Robbie Williams Ende Mai auf den Filmfestspielen in Cannes. Er ist top in Form, scheint gut drauf zu sein, doch in ihm, sieht es offenbar anders aus. Denn jetzt hat er diese Karikatur gepostet. Der Text dazu: "Mein Idealgewicht ist, wenn sich Menschen um mich Sorgen machen." Er bekennt, unter Dysmorphophobie zu leiden und schreibt unter anderem:
"Ich könnte ein Buch über puren Selbsthass schreiben, wenn es um mein Körperbild geht. Über die Hässlichkeit, sich hässlich zu fühlen."
Dysmorphophobie ist die Störung der Wahrnehmung des eigenen Körpers - da kann es wie bei Robbie Williams um den Umfang des Bauches gehen, aber auch um jedes andere Körperteil.

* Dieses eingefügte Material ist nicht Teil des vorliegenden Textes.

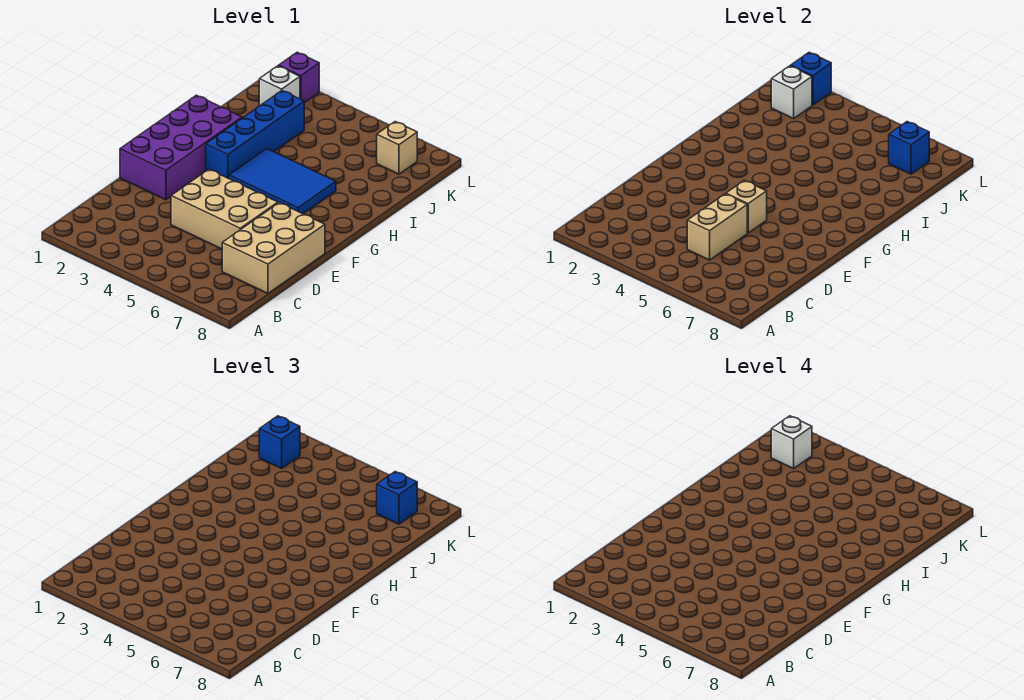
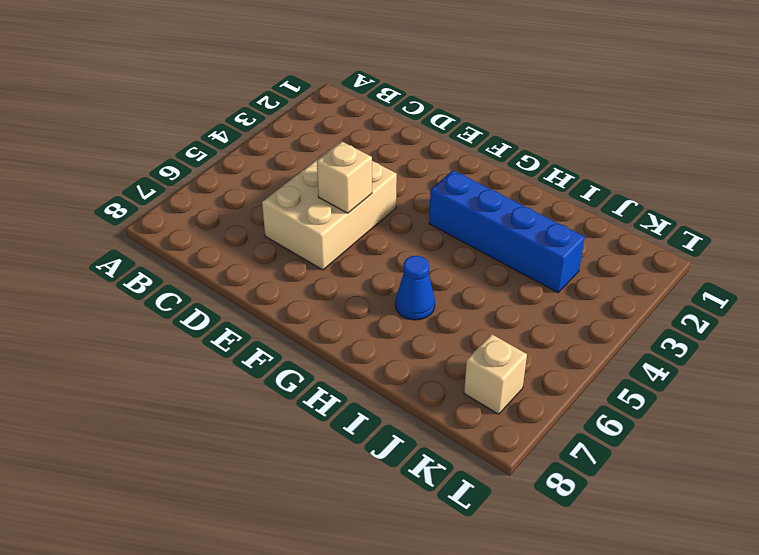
blue 1x1 cone [395,256,435,320] -> blue 2x3 tile [229,149,336,214]
none -> tan 2x3 brick [222,203,325,293]
none -> purple 2x4 brick [120,95,242,200]
none -> white 1x1 brick [259,66,300,106]

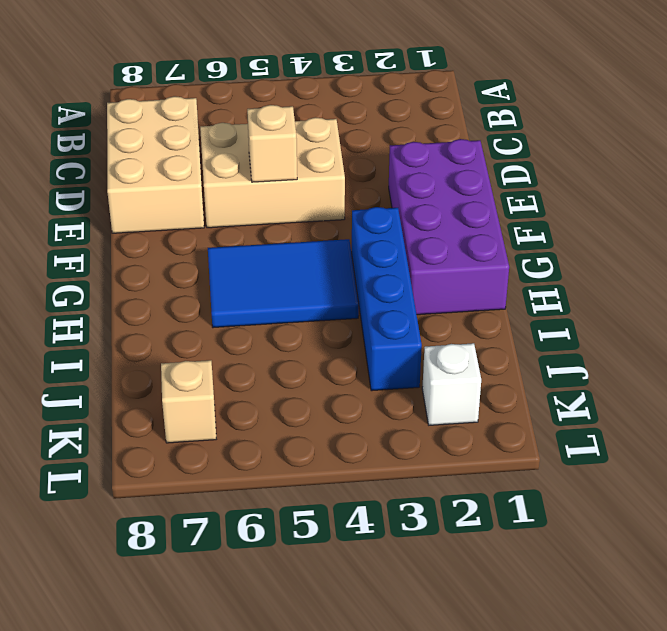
none -> purple 1x1 brick [279,52,319,103]
none -> tan 1x2 brick [687,194,747,260]
none -> white 1x1 brick [771,66,812,118]

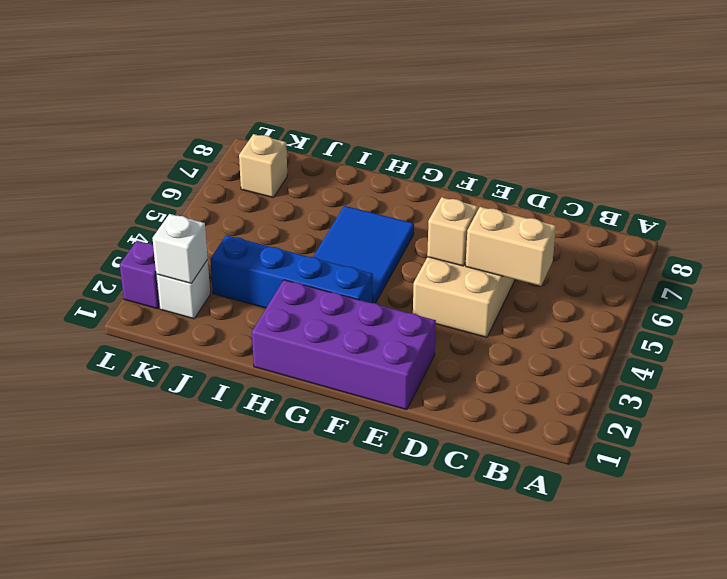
none -> tan 2x3 brick [222,203,325,293]
none -> blue 1x1 brick [889,122,929,174]
none -> blue 1x1 brick [791,52,831,105]

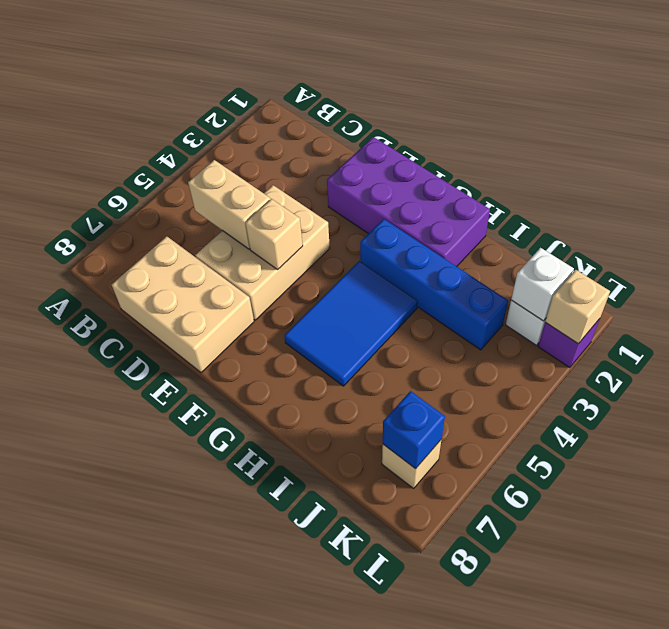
tan 1x1 brick [545,270,610,344] -> blue 1x1 brick [791,52,831,105]
none -> blue 1x1 brick [259,416,300,468]
none -> blue 1x1 brick [377,472,417,524]
none -> white 1x1 brick [771,416,812,468]

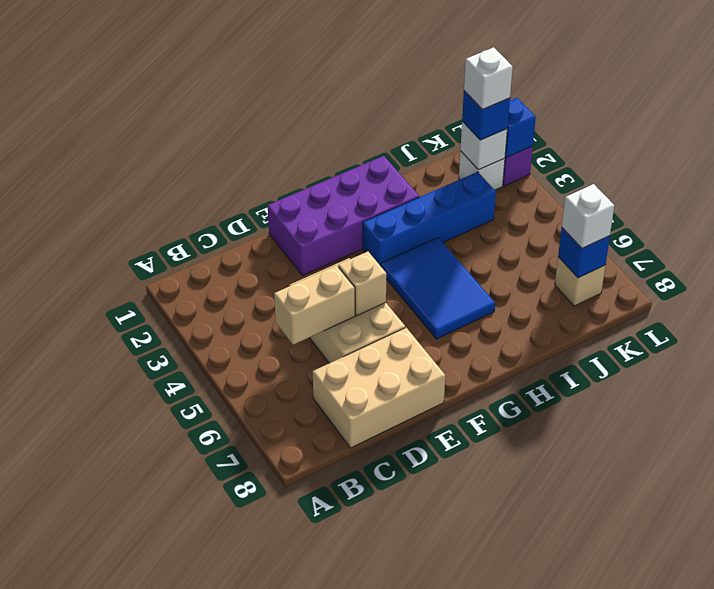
white 1x1 brick [562,184,614,248] -> blue 1x1 brick [377,472,417,524]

"Die Betroffenen zeigen ein übermäßiges Kontrollverhalten, also häufiges Überprüfen im Spiegel des Markels. Rückversicherungsverhalten, dass sie ihr Umfeld häufig fragen: Kann man den sehen, versuchen, das zu vertuschen. Und eben auch soziale Situation häufig dann vermeiden, weil sie Angst vor negativer Bewertung haben."

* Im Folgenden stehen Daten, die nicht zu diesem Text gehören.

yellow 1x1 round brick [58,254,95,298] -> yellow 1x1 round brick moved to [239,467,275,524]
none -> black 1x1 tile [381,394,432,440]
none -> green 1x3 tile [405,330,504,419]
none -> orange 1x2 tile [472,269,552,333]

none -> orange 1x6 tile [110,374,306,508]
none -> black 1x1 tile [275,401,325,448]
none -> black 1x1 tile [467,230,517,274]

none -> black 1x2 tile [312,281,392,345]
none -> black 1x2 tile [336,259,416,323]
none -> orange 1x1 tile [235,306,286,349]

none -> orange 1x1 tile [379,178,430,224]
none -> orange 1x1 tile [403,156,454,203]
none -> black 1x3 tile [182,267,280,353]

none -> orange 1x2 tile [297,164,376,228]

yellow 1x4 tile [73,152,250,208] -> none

Wir fragen in Leipzig Passanten: gibt es etwas an ihrem Körper, das sie nicht so toll finden?
"Ja, mein hoher Haar-Ansatz, dass die so weit oben erst anfangen. Das würde ich als das beschreiben. Ja."
"Wenn man ein bisschen aufgebläht ist, finde ich mein Bauch schon auch nicht schön. Aber wenn andere sagen mir fällt nicht mal auf, dass mein Bauch aufgebläht ist. "Manchmal guckt man in den Spiegel und denkt, die Arme sind zu dick oder die Beine, und am anderen Tag weiß ich nicht, ist es dann die Nase." 6/1:19
Doch was unterscheidet sie alle von Menschen, die tatsächlich unter Dysmorphophobie leiden?
"Die Häufigkeit, mit der sie sich mit dem wahrgenommenen Makel beschäftigen, ist viel, viel höher, also ständig eigentlich präsent. Das Vermeidungsverhalten ist viel ausgeprägter. Also da werden verschiedene Lebensbereiche von betroffen sein. Das kann die Beziehung sein, es kann Freunde sein, es wird alles vermieden, weil eben die Angst vor negativer Bewertung sehr groß ist. Und der Leidensdruck ist auch viel, viel ausgeprägter."
Wie es dazu kommen kann, ist noch nicht ausreichend erforscht.
"Es gibt so ein paar Hinweise, dass es ähnlich wie bei der Depression zu Dysbalancen kommt vom Serotoninhaushalt, das sind Neurotransmitter, dass soziokulturelle Faktoren eine Rolle spielen, wo also Schönheit, Attraktivität, Jugend hoch im Kurs stehen."
Dazu kann eine negative Prägung in der Kindheit kommen. Helfen kann eine Therapie:
"Die Behandlung umfasst unter anderem die Umstrukturierung von den zwangsähnlichen Gedanken, die auch zur Symptomatik führen, und die Bearbeitung dysfunktionaler Grundannahmen, die in der Kindheit, also lerngeschichtlich, entstanden sind."